Saved data entries
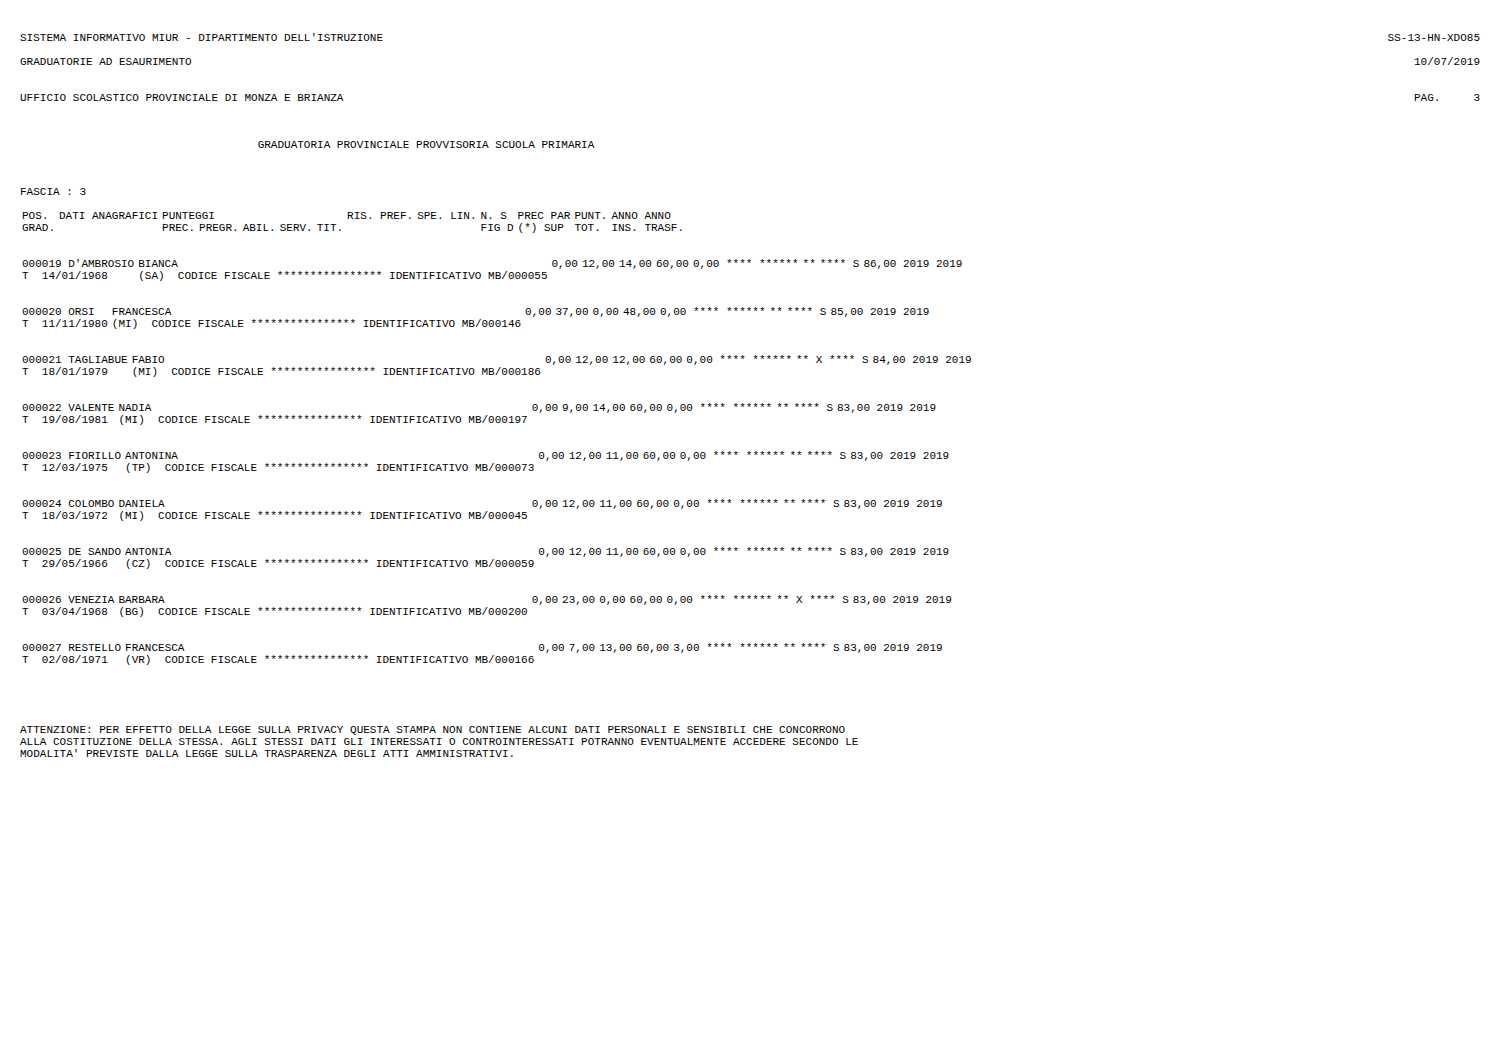SISTEMA INFORMATIVO MIUR - DIPARTIMENTO DELL'ISTRUZIONE SS-13-HN-XDO85
GRADUATORIE AD ESAURIMENTO 10/07/2019
UFFICIO SCOLASTICO PROVINCIALE DI MONZA E BRIANZA PAG. 3
GRADUATORIA PROVINCIALE PROVVISORIA SCUOLA PRIMARIA
FASCIA : 3
| POS. | DATI ANAGRAFICI | PUNTEGGI | RIS. PREF. | SPE. LIN. | N. S | PREC PAR | PUNT. | ANNO ANNO |
| GRAD. | | PREC. | PREGR. | ABIL. | SERV. | TIT. | | | FIG D | (*) SUP | TOT. | INS. TRASF. |
| 000019 D'AMBROSIO | BIANCA | 0,00 | 12,00 | 14,00 | 60,00 | 0,00 **** ****** | ** | **** S | 86,00 2019 2019 |
| T 14/01/1968 | (SA) CODICE FISCALE **************** IDENTIFICATIVO MB/000055 |
| 000020 ORSI | FRANCESCA | 0,00 | 37,00 | 0,00 | 48,00 | 0,00 **** ****** | ** | **** S | 85,00 2019 2019 |
| T 11/11/1980 | (MI) CODICE FISCALE **************** IDENTIFICATIVO MB/000146 |
| 000021 TAGLIABUE | FABIO | 0,00 | 12,00 | 12,00 | 60,00 | 0,00 **** ****** | ** X **** S | 84,00 2019 2019 |
| T 18/01/1979 | (MI) CODICE FISCALE **************** IDENTIFICATIVO MB/000186 |
| 000022 VALENTE | NADIA | 0,00 | 9,00 | 14,00 | 60,00 | 0,00 **** ****** | ** | **** S | 83,00 2019 2019 |
| T 19/08/1981 | (MI) CODICE FISCALE **************** IDENTIFICATIVO MB/000197 |
| 000023 FIORILLO | ANTONINA | 0,00 | 12,00 | 11,00 | 60,00 | 0,00 **** ****** | ** | **** S | 83,00 2019 2019 |
| T 12/03/1975 | (TP) CODICE FISCALE **************** IDENTIFICATIVO MB/000073 |
| 000024 COLOMBO | DANIELA | 0,00 | 12,00 | 11,00 | 60,00 | 0,00 **** ****** | ** | **** S | 83,00 2019 2019 |
| T 18/03/1972 | (MI) CODICE FISCALE **************** IDENTIFICATIVO MB/000045 |
| 000025 DE SANDO | ANTONIA | 0,00 | 12,00 | 11,00 | 60,00 | 0,00 **** ****** | ** | **** S | 83,00 2019 2019 |
| T 29/05/1966 | (CZ) CODICE FISCALE **************** IDENTIFICATIVO MB/000059 |
| 000026 VENEZIA | BARBARA | 0,00 | 23,00 | 0,00 | 60,00 | 0,00 **** ****** | ** X **** S | 83,00 2019 2019 |
| T 03/04/1968 | (BG) CODICE FISCALE **************** IDENTIFICATIVO MB/000200 |
| 000027 RESTELLO | FRANCESCA | 0,00 | 7,00 | 13,00 | 60,00 | 3,00 **** ****** | ** | **** S | 83,00 2019 2019 |
| T 02/08/1971 | (VR) CODICE FISCALE **************** IDENTIFICATIVO MB/000166 |
ATTENZIONE: PER EFFETTO DELLA LEGGE SULLA PRIVACY QUESTA STAMPA NON CONTIENE ALCUNI DATI PERSONALI E SENSIBILI CHE CONCORRONO ALLA COSTITUZIONE DELLA STESSA. AGLI STESSI DATI GLI INTERESSATI O CONTROINTERESSATI POTRANNO EVENTUALMENTE ACCEDERE SECONDO LE MODALITA' PREVISTE DALLA LEGGE SULLA TRASPARENZA DEGLI ATTI AMMINISTRATIVI.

### Exercise
Number of lines above with the word "DATI": supply it alone.

### Written answer
2